Volume obat-obatan terlarang yang disita meningkat lebih dari tiga kali lipat menjadi rekor 1,3 ton (2.870 lb) pada tahun 2021, sebagian karena investigasi multinasional terhadap jaringan penyelundupan, data dari kantor kejaksaan juga menunjukkan.

Meth, kokain dan mariyuana membuat sekitar 85% dari kejang. Pihak berwenang juga melihat lebih banyak kanabinoid sintetik dan opioid seperti fentanyl, yang 100 kali lebih kuat daripada morfin.

"Volume yang lebih tinggi dan lebih banyak jenis narkoba diselundupkan dalam berbagai bentuk," kata Lee Kyoung-ran, petugas bea cukai di bandara terbesar Korea Selatan di Incheon.
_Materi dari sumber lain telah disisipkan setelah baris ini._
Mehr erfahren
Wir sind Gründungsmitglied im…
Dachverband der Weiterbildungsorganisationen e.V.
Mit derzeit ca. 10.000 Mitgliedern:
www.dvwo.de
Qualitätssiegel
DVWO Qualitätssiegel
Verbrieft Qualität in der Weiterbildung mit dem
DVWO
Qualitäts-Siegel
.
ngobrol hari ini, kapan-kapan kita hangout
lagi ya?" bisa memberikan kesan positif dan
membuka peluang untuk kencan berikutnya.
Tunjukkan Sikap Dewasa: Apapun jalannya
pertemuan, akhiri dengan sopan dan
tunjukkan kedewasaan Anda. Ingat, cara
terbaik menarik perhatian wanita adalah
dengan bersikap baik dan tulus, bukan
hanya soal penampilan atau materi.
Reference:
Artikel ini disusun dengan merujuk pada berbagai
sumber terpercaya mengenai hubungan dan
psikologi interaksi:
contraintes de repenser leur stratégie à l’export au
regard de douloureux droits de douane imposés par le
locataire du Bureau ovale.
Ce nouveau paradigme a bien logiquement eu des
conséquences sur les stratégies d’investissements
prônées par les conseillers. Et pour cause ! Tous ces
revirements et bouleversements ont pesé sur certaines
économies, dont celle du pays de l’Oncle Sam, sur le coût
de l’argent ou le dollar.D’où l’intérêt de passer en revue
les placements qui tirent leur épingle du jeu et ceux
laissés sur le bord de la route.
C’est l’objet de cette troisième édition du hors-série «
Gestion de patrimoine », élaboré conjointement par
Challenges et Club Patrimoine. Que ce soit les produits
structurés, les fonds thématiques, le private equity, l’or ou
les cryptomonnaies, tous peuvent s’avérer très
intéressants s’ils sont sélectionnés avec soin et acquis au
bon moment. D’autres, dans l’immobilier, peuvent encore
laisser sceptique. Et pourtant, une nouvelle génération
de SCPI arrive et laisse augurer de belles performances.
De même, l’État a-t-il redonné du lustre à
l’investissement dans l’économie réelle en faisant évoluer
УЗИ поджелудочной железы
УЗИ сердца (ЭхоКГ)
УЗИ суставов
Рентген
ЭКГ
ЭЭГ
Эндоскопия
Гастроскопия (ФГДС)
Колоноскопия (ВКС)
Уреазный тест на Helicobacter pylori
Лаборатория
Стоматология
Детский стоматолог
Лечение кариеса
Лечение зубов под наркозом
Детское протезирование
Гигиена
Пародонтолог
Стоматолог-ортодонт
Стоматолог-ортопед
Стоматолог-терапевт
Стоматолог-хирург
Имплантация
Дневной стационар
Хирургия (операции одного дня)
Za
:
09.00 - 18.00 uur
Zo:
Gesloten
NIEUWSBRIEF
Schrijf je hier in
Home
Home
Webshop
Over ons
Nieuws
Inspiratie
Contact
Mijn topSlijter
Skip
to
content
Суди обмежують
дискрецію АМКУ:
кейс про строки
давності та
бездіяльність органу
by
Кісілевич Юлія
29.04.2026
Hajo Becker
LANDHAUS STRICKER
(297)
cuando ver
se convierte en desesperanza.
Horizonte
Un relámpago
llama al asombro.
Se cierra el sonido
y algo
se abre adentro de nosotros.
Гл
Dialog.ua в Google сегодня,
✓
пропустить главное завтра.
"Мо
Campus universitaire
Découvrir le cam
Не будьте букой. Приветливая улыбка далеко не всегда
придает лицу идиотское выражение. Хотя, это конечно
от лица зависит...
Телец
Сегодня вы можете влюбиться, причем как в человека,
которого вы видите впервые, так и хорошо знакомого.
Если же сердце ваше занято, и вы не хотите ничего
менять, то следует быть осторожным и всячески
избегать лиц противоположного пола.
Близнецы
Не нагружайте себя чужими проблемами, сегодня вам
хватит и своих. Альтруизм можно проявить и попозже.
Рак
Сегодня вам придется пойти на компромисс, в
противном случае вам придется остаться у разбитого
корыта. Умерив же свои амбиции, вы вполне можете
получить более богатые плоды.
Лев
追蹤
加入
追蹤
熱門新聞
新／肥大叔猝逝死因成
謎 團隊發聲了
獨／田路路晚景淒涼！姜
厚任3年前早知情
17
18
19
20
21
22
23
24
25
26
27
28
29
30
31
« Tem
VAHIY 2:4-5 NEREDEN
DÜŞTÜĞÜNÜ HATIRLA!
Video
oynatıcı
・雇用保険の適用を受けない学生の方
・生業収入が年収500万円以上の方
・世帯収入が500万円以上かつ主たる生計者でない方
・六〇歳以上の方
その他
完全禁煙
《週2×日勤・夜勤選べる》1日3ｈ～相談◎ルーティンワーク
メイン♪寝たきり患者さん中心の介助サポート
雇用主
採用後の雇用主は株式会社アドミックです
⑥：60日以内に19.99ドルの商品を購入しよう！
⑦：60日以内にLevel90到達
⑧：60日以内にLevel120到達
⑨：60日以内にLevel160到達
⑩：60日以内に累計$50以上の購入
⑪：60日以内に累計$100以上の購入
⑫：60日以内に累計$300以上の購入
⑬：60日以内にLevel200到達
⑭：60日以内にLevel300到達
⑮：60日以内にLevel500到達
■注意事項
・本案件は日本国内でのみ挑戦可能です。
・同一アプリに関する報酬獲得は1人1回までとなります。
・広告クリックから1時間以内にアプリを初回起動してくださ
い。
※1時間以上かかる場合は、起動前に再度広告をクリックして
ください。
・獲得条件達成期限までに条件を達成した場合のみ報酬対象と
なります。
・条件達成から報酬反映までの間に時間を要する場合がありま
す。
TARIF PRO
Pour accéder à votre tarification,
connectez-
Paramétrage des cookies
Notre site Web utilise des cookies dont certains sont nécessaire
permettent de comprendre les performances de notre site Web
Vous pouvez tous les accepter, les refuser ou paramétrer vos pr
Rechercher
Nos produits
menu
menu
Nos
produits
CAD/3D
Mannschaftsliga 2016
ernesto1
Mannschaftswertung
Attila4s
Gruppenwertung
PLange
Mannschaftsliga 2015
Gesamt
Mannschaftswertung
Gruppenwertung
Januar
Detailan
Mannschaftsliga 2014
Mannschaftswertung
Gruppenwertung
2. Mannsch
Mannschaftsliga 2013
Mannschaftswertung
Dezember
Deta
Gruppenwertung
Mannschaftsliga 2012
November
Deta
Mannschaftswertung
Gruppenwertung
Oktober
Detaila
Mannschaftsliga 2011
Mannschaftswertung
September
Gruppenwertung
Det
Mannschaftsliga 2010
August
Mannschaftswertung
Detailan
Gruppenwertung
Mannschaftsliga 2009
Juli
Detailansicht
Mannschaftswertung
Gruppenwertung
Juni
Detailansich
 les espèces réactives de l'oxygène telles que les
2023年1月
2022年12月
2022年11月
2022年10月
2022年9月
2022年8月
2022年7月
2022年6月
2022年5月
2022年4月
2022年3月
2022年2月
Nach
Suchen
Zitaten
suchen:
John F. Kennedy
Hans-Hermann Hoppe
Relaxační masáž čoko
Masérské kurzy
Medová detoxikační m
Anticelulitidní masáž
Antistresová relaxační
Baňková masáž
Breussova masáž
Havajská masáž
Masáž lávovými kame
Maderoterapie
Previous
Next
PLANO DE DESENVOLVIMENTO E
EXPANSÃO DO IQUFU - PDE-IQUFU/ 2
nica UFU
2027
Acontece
Presiden Yoon Suk Yeol, yang menyesalkan bahwa negara itu tidak lagi "bebas narkoba", pekan lalu memerintahkan langkah-langkah yang lebih keras untuk membasmi penyelundup dan menyita keuntungan narkoba.

Sementara itu, pecandu yang mencoba berhenti malah mencari bantuan.

Putus asa untuk menghindari sabu, Lee Dong-jae, 23, berhasil menemukan Choi tahun lalu. Choi menawarkan konseling dan perumahan gratis di pusat rehabilitasinya dan juga memberi Lee pekerjaan di restoran istrinya.

"Saya tidak pernah memiliki pekerjaan atau kehidupan sehari-hari seperti ini sejak menggunakan narkoba, tetapi sekarang saya merasa perlahan-lahan memulihkan sisi hidup dan positif saya," kata Lee.